Put them on the plane and send them home, and you can't constantly point to them as some group to be protected and helped. Grant them citizenship and you also can't do this. Even setting aside the potential political reasons for this, I just think that setting up rules but then allowing them to be broken (but just for now) is a crappy way to approach this issue.
Quote:
catwho wrote:
Gotta stop those future anchor-babies, dontcha' know.
No such animal as an anchor baby anymore. There are other more stringent requirements that trump having a US-born child 99% of the time.

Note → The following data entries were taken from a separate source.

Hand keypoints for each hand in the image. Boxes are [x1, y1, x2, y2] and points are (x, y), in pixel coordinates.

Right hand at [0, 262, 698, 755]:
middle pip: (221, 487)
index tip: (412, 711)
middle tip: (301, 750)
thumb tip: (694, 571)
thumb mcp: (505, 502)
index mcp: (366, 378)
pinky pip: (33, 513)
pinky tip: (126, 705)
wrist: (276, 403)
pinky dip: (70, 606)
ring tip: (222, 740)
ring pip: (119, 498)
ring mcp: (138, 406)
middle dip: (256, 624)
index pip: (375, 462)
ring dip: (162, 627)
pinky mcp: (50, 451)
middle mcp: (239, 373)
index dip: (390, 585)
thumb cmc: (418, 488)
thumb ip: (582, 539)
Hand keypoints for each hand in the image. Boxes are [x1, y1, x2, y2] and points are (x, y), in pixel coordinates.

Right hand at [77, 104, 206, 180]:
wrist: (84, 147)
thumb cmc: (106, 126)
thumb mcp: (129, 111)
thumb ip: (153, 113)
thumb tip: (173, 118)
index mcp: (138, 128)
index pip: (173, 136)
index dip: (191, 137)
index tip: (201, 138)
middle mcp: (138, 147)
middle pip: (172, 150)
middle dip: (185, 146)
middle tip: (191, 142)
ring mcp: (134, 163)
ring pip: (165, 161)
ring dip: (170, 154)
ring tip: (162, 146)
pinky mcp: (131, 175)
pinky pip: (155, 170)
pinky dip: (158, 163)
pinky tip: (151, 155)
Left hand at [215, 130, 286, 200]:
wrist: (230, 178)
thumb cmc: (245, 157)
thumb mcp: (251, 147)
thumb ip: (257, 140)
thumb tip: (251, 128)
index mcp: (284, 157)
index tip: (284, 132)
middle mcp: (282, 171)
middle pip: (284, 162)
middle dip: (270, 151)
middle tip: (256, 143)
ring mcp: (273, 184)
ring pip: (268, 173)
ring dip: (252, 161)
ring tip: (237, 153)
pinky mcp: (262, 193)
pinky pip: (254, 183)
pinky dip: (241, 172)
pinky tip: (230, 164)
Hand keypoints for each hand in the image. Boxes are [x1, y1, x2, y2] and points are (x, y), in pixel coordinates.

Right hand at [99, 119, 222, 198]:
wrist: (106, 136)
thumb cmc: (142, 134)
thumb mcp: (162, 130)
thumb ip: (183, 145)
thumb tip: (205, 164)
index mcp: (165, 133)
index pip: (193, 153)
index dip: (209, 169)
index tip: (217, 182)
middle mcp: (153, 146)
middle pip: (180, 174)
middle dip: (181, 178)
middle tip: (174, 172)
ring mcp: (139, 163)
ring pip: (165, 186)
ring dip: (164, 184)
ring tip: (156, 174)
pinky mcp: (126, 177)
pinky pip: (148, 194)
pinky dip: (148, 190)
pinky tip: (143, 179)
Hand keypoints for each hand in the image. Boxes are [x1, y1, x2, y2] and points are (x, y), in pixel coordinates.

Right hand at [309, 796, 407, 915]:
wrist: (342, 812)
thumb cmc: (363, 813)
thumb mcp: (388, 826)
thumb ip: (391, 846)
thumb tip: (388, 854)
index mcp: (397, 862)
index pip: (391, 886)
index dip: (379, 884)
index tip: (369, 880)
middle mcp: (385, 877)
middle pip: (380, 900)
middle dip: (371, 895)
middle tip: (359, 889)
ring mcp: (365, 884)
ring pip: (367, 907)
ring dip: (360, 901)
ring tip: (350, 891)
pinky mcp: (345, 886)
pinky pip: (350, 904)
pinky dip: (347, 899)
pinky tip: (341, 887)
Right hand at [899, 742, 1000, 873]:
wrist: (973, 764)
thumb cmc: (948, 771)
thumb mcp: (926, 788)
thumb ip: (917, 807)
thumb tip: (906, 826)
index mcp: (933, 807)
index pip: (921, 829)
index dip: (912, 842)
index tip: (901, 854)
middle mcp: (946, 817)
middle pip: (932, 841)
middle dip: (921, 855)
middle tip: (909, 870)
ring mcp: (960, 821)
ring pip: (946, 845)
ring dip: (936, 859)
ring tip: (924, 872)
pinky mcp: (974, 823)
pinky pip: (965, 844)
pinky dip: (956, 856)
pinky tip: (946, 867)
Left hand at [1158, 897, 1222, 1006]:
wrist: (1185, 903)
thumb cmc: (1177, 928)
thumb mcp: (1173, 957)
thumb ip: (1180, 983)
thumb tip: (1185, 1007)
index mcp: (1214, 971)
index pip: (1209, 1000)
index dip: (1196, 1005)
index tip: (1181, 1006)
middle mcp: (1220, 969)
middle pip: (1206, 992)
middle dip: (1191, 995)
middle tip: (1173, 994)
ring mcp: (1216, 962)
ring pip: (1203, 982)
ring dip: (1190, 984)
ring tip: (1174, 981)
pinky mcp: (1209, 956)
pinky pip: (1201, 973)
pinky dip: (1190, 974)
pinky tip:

Officially and on paper, sure. But aren't we talking about subjective choices being made by our government in terms of how/when the law is applied? You don't think that said choice is influenced by whether a potential deportee has minor children who are US citizens? Again, this is why the habit of choosing to not apply the law consistently is a bad idea. It creates a disconnect between how the laws are "officially" and how they actually end out being implemented. So folks like you can insist that there's nothing in our immigration policies that allows for the anchor baby effect, yet clearly it is happening, because we don't follow the official rules and polices.
And also? I'm getting tired of the Obama administration failing to make the legal changes they want (or not bothering to try in some cases), but instead just selectively choosing which laws to enforce. At the end of the day, the executive branch's job is to enforce those laws, not re-write them to their own satisfaction. You don't like a law, then get it changed. In addition to being a crappy way of doings things (as I pointed out earlier), it is strengthening an already bad precedent of serious overreach of executive power. It's not about this issue. No matter how much you may agree with the action in this case, you will likely disagree with some future president using the same (now established) power in the future. That's a bad road to travel down. We separate out government into three branches for a reason. By empowering itself to selectively refuse to enforce laws, the executive branch effectively bypasses the other two entirely. That's a bad thing.